- [Study text]

--- START ---

Tim: So it was the government program working with the university to promote university technology.
Tim: Well this is one thing that I think that Japanese universities are only starting to do. American universities are very good at making money from the technology developed there and encouraging the students to commercialize it. Japan has always been very bad at that and it sounds like this is one of the very first attempts to monetize work done at the university.
Yuya: Yes, but the way the university supports this startup company was no good at that time because they are just paying money for…
Tim: Some basic seed funding and that’s all.
Yuya: That’s all. Of course the money is very important but they need other things to make a startup.
Tim: Sure, you’re just students.
Yuya: Yeah just students. They need to learn the management of the company.
Tim: Yeah, you have picked one of the hardest markets to disrupt, I think. Aerospace is not usually something that startups got running into. You end up against your own limitations on the business side pretty quick right? Because you were saying nobody took your cube sats, your microsatellites seriously at all at first.
Yuya: Yeah. I swear that was too early for us to start this type of business. And I visited many companies about their satellite projects.
Tim: How do you that? How do you sell a satellite?
Yuya: So at first, I did visit some companies like a toy company, a mapping company, and talked about our satellites. It didn’t work.
Tim: Too big of a jump I guess.
Yuya: They get interest in our satellite at first. In 30 minutes they stop thinking because they cannot imagine how they can use our satellites.

--- END ---

Saved entries:

--- START ---

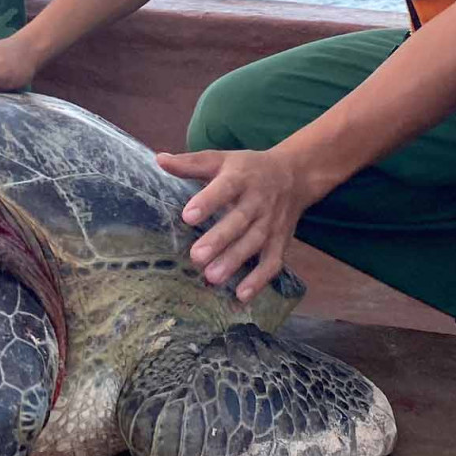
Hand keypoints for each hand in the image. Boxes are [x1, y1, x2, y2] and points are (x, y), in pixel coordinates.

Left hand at [156, 147, 313, 302]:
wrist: (295, 175)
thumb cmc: (248, 168)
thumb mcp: (222, 159)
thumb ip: (191, 163)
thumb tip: (159, 159)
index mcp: (241, 178)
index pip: (225, 188)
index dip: (208, 201)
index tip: (188, 216)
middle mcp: (258, 201)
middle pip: (240, 221)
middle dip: (220, 240)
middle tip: (197, 257)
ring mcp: (270, 224)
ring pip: (254, 243)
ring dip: (235, 262)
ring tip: (212, 277)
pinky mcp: (280, 242)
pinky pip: (272, 263)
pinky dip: (259, 280)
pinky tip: (241, 296)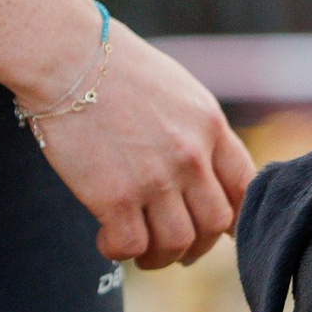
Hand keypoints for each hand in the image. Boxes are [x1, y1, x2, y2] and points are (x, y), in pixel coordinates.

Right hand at [24, 18, 256, 269]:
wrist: (65, 55)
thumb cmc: (112, 67)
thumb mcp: (176, 90)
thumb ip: (196, 130)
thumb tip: (203, 169)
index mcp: (210, 126)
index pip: (245, 189)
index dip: (236, 218)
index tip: (218, 230)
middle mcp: (191, 155)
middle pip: (215, 225)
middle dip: (197, 245)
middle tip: (174, 248)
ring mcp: (155, 178)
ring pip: (178, 244)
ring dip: (160, 257)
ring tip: (141, 251)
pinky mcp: (115, 197)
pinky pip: (132, 246)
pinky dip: (121, 252)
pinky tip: (107, 238)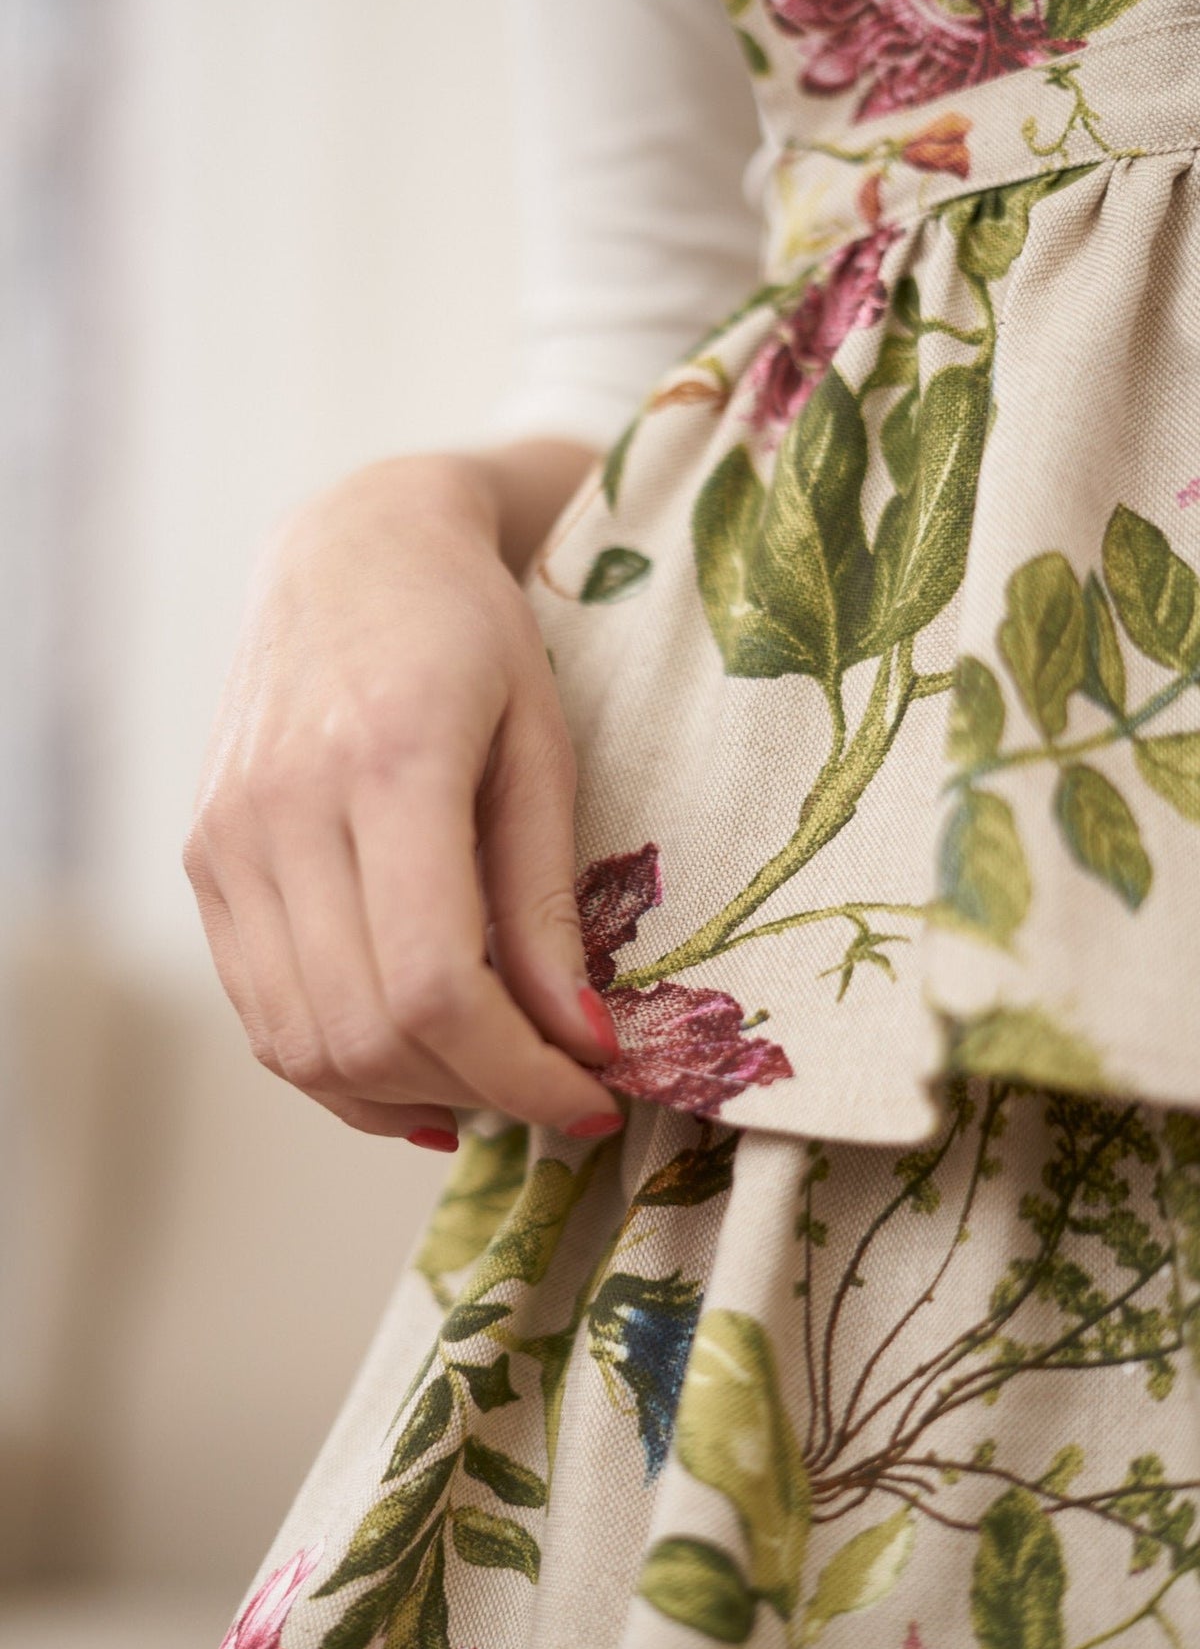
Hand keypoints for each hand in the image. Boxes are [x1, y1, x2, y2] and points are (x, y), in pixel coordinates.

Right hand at [182, 451, 623, 1148]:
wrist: (353, 553)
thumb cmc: (472, 638)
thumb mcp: (541, 747)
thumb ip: (546, 899)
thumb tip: (577, 1042)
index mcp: (386, 763)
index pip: (437, 983)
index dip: (523, 1072)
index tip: (597, 1095)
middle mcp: (281, 809)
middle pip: (367, 1031)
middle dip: (480, 1093)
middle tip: (559, 1092)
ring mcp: (226, 840)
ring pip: (304, 1045)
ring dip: (410, 1095)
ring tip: (495, 1077)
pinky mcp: (205, 861)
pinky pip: (264, 1015)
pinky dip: (342, 1069)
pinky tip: (418, 1070)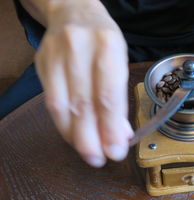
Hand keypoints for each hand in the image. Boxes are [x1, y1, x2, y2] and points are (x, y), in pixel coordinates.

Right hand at [33, 0, 132, 166]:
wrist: (73, 11)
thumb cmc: (103, 41)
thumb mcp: (120, 62)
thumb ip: (120, 98)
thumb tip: (121, 135)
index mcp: (108, 45)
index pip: (108, 94)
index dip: (111, 128)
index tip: (116, 151)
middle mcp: (80, 48)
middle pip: (84, 102)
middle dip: (93, 138)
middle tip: (100, 160)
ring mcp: (56, 55)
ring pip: (63, 105)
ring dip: (76, 136)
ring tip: (88, 155)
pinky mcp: (41, 64)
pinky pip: (50, 102)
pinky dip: (63, 124)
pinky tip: (73, 137)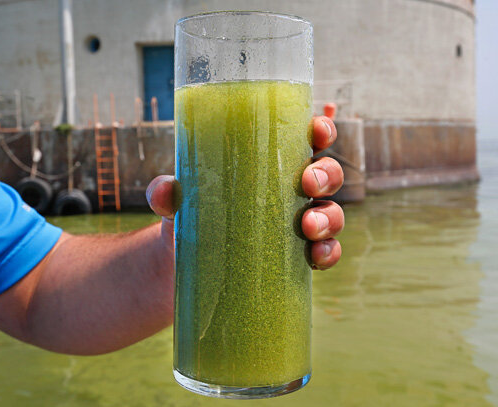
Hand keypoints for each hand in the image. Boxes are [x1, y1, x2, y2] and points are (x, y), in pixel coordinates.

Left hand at [146, 116, 343, 269]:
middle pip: (327, 174)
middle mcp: (291, 191)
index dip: (322, 130)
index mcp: (270, 163)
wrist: (185, 262)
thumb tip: (165, 191)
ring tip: (308, 227)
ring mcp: (298, 224)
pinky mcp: (297, 256)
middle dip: (326, 175)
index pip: (306, 139)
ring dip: (330, 217)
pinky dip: (329, 252)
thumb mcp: (178, 200)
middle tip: (307, 184)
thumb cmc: (190, 214)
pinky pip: (327, 251)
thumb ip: (166, 192)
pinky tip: (316, 256)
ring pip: (332, 213)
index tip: (316, 132)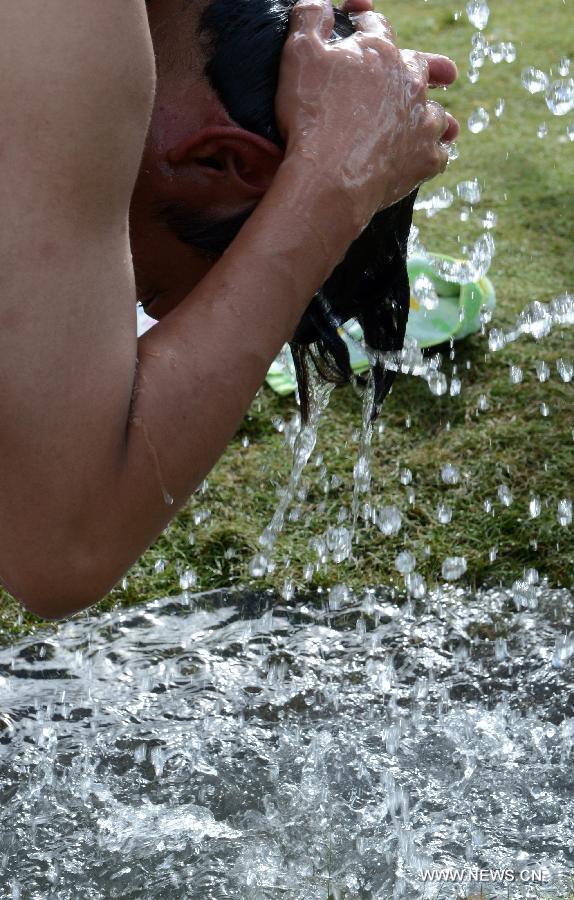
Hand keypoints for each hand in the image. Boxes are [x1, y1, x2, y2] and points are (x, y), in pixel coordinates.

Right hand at [275, 0, 458, 232]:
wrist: (329, 176)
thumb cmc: (311, 115)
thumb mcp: (299, 54)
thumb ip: (311, 19)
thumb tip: (320, 3)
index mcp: (379, 52)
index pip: (377, 26)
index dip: (366, 22)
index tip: (359, 24)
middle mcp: (410, 83)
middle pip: (421, 66)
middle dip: (422, 65)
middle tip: (432, 71)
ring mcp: (422, 123)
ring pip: (436, 113)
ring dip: (430, 114)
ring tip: (424, 121)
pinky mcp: (426, 160)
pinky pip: (439, 154)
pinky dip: (433, 153)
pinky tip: (425, 156)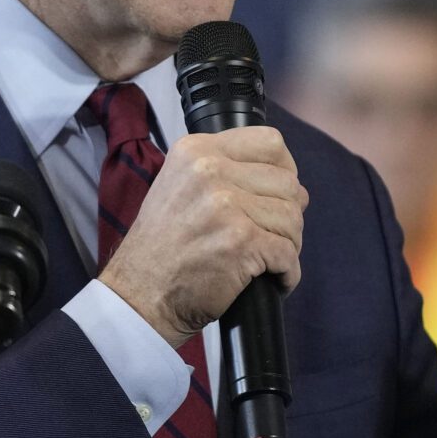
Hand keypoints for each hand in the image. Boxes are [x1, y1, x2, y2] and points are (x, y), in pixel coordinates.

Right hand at [97, 128, 305, 346]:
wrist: (140, 294)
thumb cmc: (161, 249)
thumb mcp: (181, 187)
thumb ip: (229, 175)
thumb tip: (296, 187)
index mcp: (197, 151)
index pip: (270, 143)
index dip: (285, 171)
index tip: (277, 195)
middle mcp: (210, 170)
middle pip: (287, 183)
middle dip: (287, 215)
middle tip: (270, 237)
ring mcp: (226, 206)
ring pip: (292, 218)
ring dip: (289, 245)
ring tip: (268, 261)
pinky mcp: (241, 242)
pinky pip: (288, 254)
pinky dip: (288, 273)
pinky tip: (274, 280)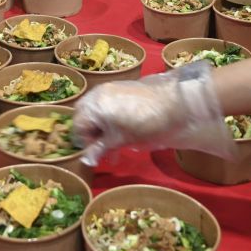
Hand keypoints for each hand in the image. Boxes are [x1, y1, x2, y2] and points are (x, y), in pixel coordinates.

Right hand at [72, 61, 233, 165]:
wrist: (174, 104)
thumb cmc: (142, 123)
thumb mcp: (119, 140)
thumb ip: (100, 149)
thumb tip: (86, 162)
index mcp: (93, 105)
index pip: (77, 126)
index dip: (84, 143)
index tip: (95, 155)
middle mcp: (97, 94)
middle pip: (84, 116)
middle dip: (90, 134)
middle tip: (102, 149)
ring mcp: (110, 90)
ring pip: (96, 112)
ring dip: (101, 129)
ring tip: (114, 148)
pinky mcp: (123, 89)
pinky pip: (108, 105)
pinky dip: (110, 120)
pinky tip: (122, 134)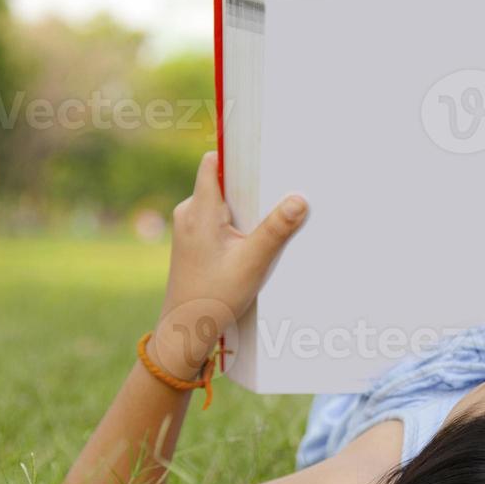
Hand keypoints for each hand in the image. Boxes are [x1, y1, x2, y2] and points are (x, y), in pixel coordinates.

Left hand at [152, 152, 307, 377]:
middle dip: (248, 187)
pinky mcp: (191, 241)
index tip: (260, 153)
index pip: (212, 162)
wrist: (185, 329)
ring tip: (265, 224)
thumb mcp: (253, 263)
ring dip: (243, 210)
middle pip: (221, 182)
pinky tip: (250, 243)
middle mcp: (188, 213)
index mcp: (199, 210)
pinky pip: (215, 220)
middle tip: (276, 194)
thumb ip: (275, 230)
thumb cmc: (214, 297)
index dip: (235, 154)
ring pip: (219, 203)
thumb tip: (299, 199)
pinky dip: (235, 225)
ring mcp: (187, 227)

--- END ---

- [What to produce] Continue the interview about the university satellite startup, picking up right after its last line.

- [Answer space]
Tim: It would probably be very easy to get lots of meetings because it’s such a fascinating topic but actually getting internal approval for a company to launch a satellite is something…
Yuya: You know, the Japanese company’s structure, because there are a lot of hierarchies. So if we talked with some person in the company, even if he is thrilled about this project, he needs to persuade their boss, and their boss needs to persuade their boss. It’s so difficult.
Tim: It’s the project that will die in committee for sure.
Yuya: So it is difficult for us to get a new customer for five years. But the environment is getting closer to us. More and more people have interest in this new business using space.
Tim: How do you think this is going to change it if launching a satellite using this new technology? So you were talking about three to five million dollars to launch a satellite. That opens it up to a whole new range of applications. So how do you think the use of satellites is going to change in the next ten years?
Yuya: We raised $15.8 million last month to launch three satellites in 2017. It’s for earth monitoring. We want to make it 50-satellite constellation by 2022. And by this infrastructure, we can monitor everything on earth on a daily basis and it’s a completely new infrastructure.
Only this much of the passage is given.